-- Opening Marker --
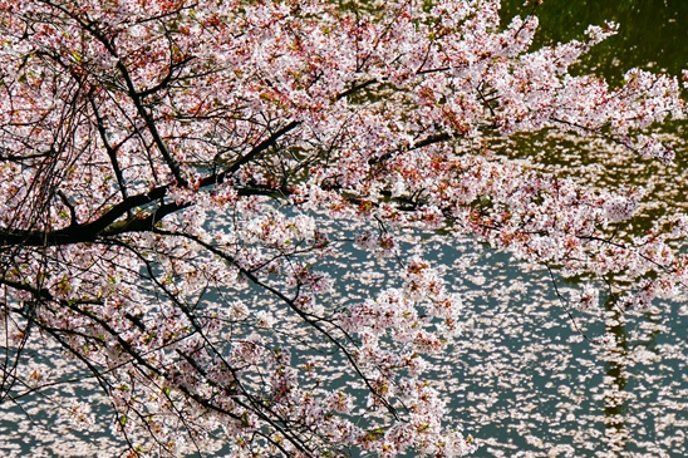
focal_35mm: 265
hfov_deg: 7.8
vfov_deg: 5.2
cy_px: 297
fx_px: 5070
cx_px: 363
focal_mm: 121.3
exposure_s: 1/320
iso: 100
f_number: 8
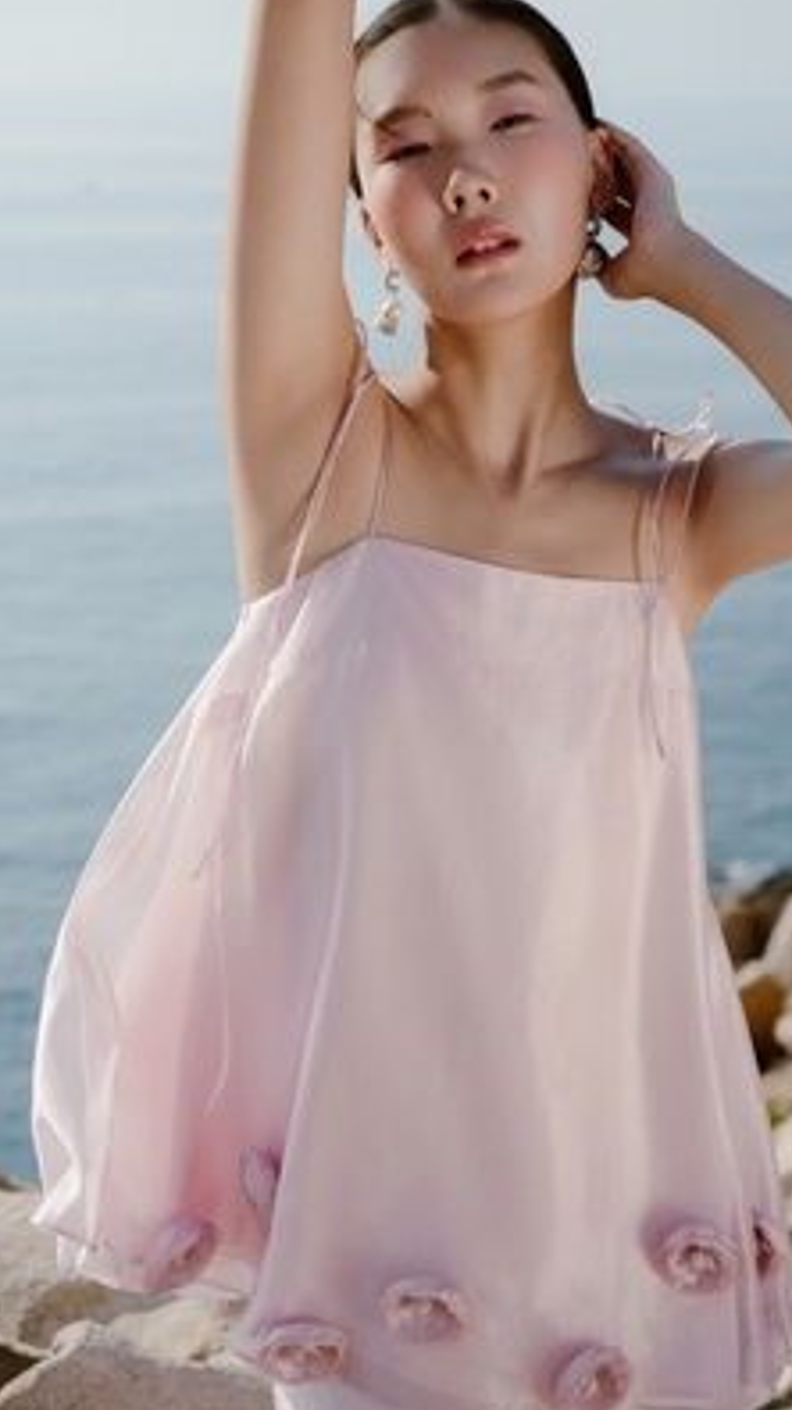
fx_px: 2615
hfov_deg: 17.2
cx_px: 457
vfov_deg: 30.1
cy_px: 632
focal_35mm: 70
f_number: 5
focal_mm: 55
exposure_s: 1/2000
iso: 640
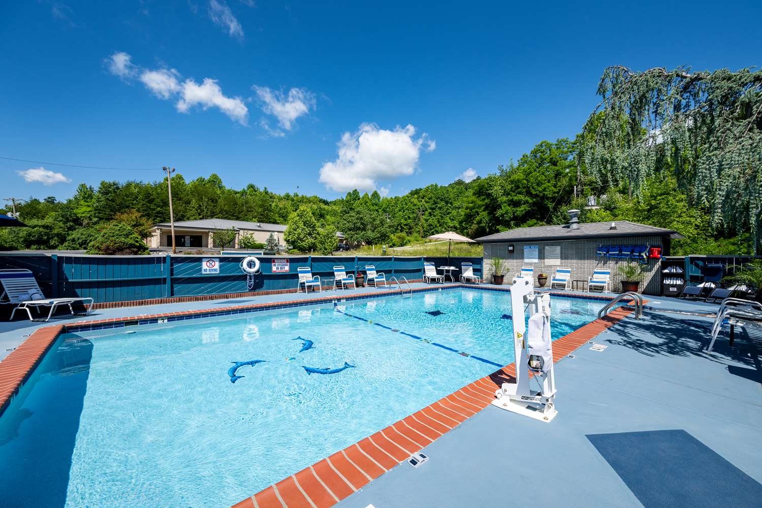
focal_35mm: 14
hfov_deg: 104.3
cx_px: 381
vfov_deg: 81.2
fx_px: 296
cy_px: 254
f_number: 8
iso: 250
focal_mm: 14
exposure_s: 1/800
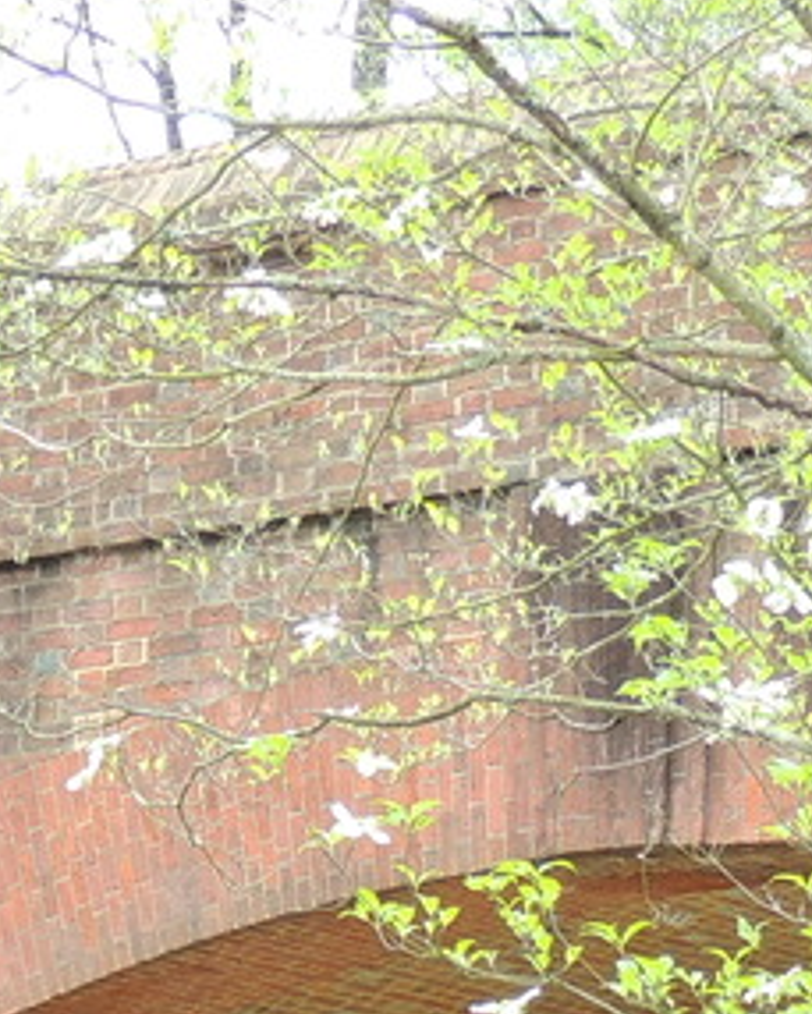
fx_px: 6155
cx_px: -39
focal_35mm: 205
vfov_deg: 9.2
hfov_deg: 7.5
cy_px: 1450
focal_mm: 8.3
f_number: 3.5
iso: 100
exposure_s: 1/80
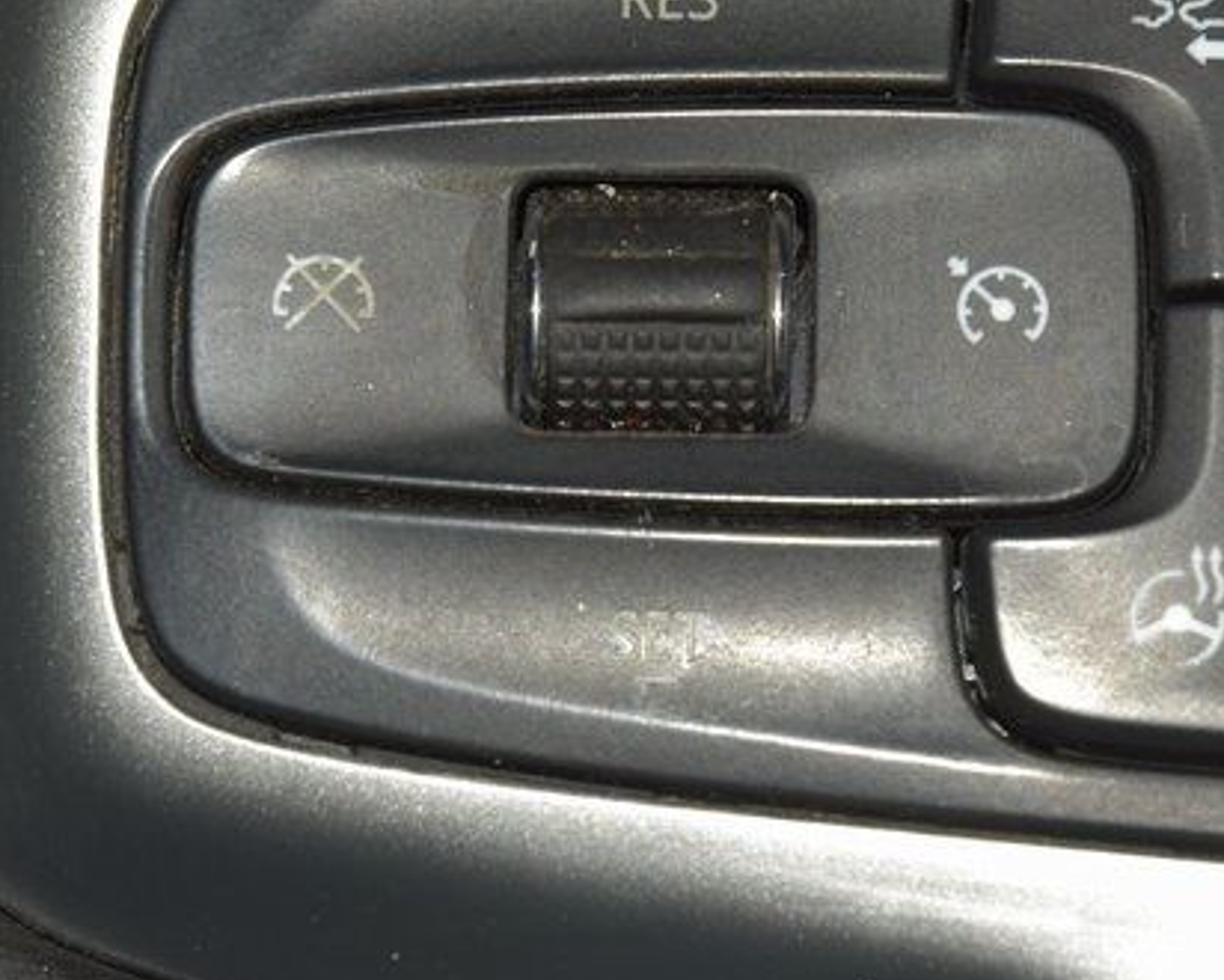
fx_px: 8879
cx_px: 686
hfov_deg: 7.9
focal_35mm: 245
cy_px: 301
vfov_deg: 6.3
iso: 100
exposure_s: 1/125
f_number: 8
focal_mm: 70
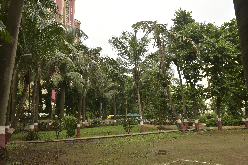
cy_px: 82
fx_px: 186
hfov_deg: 67.4
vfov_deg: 47.9
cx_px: 124
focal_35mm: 27
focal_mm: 27
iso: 800
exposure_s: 1/125
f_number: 16
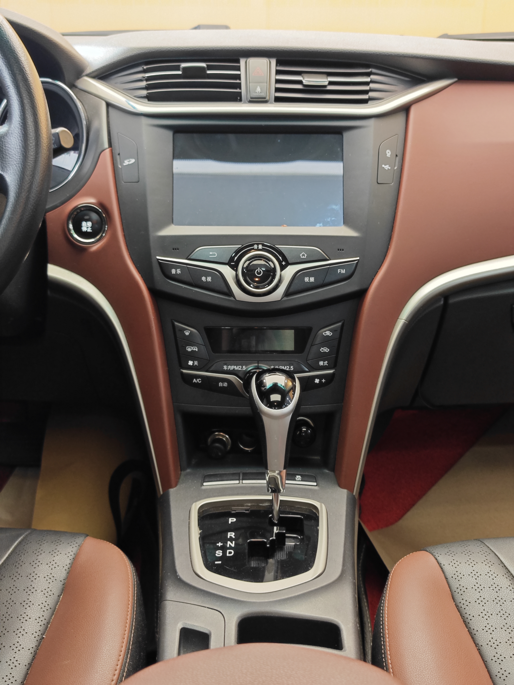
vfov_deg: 41.2
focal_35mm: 46
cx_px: 257
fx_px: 911
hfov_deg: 31.5
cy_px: 342
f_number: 1.9
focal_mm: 8.7
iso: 250
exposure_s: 1/25
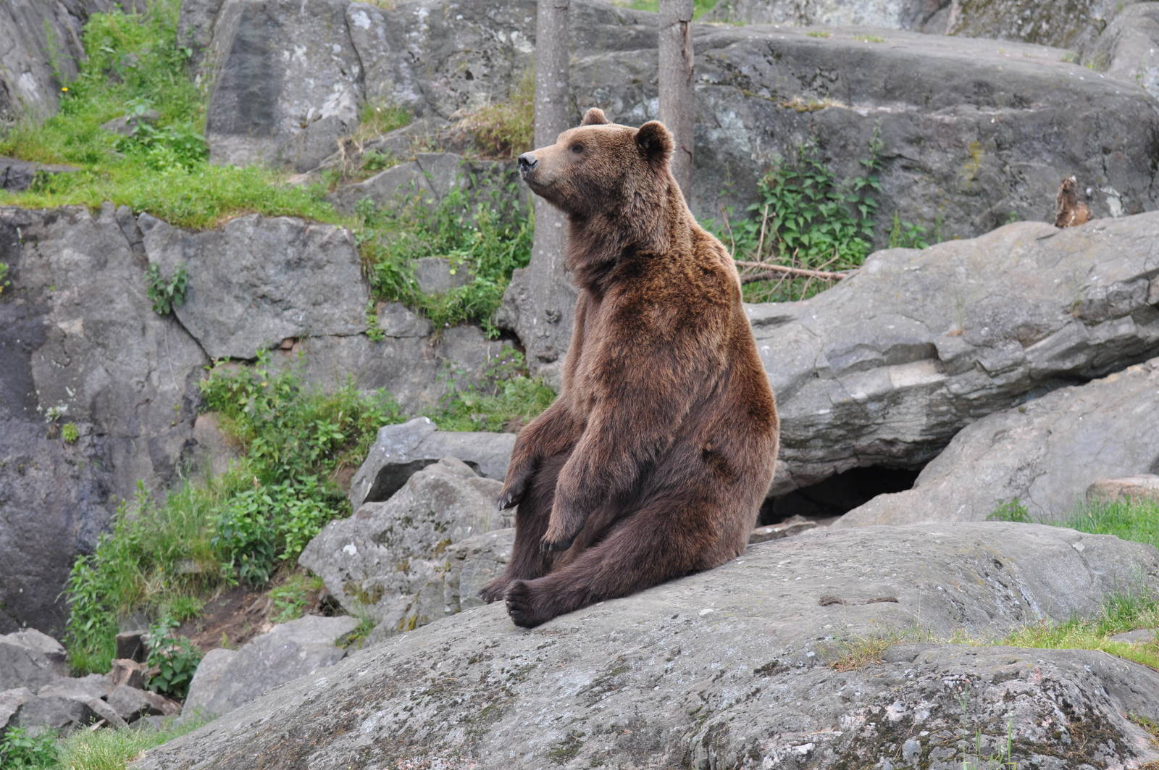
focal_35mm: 105
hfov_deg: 19.5
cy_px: 385
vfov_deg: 13.0
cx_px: 580
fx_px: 3377
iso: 400
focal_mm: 70
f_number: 5
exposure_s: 1/400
-- Closing Marker --
### AIM OF THE TASK
When you retype the material above, keep every word exact and drop the images.

### ANSWER TO THIS EXERCISE
focal_35mm: 265
hfov_deg: 7.8
vfov_deg: 5.2
cy_px: 297
fx_px: 5070
cx_px: 363
focal_mm: 121.3
exposure_s: 1/320
iso: 100
f_number: 8
fx_px: 2615
hfov_deg: 17.2
cx_px: 457
vfov_deg: 30.1
cy_px: 632
focal_35mm: 70
f_number: 5
focal_mm: 55
exposure_s: 1/2000
iso: 640
focal_35mm: 14
hfov_deg: 104.3
cx_px: 381
vfov_deg: 81.2
fx_px: 296
cy_px: 254
f_number: 8
iso: 250
focal_mm: 14
exposure_s: 1/800
fx_px: 6155
cx_px: -39
focal_35mm: 205
vfov_deg: 9.2
hfov_deg: 7.5
cy_px: 1450
focal_mm: 8.3
f_number: 3.5
iso: 100
exposure_s: 1/80
fx_px: 8879
cx_px: 686
hfov_deg: 7.9
focal_35mm: 245
cy_px: 301
vfov_deg: 6.3
iso: 100
exposure_s: 1/125
f_number: 8
focal_mm: 70
cy_px: 82
fx_px: 186
hfov_deg: 67.4
vfov_deg: 47.9
cx_px: 124
focal_35mm: 27
focal_mm: 27
iso: 800
exposure_s: 1/125
f_number: 16
vfov_deg: 41.2
focal_35mm: 46
cx_px: 257
fx_px: 911
hfov_deg: 31.5
cy_px: 342
f_number: 1.9
focal_mm: 8.7
iso: 250
exposure_s: 1/25
focal_35mm: 105
hfov_deg: 19.5
cy_px: 385
vfov_deg: 13.0
cx_px: 580
fx_px: 3377
iso: 400
focal_mm: 70
f_number: 5
exposure_s: 1/400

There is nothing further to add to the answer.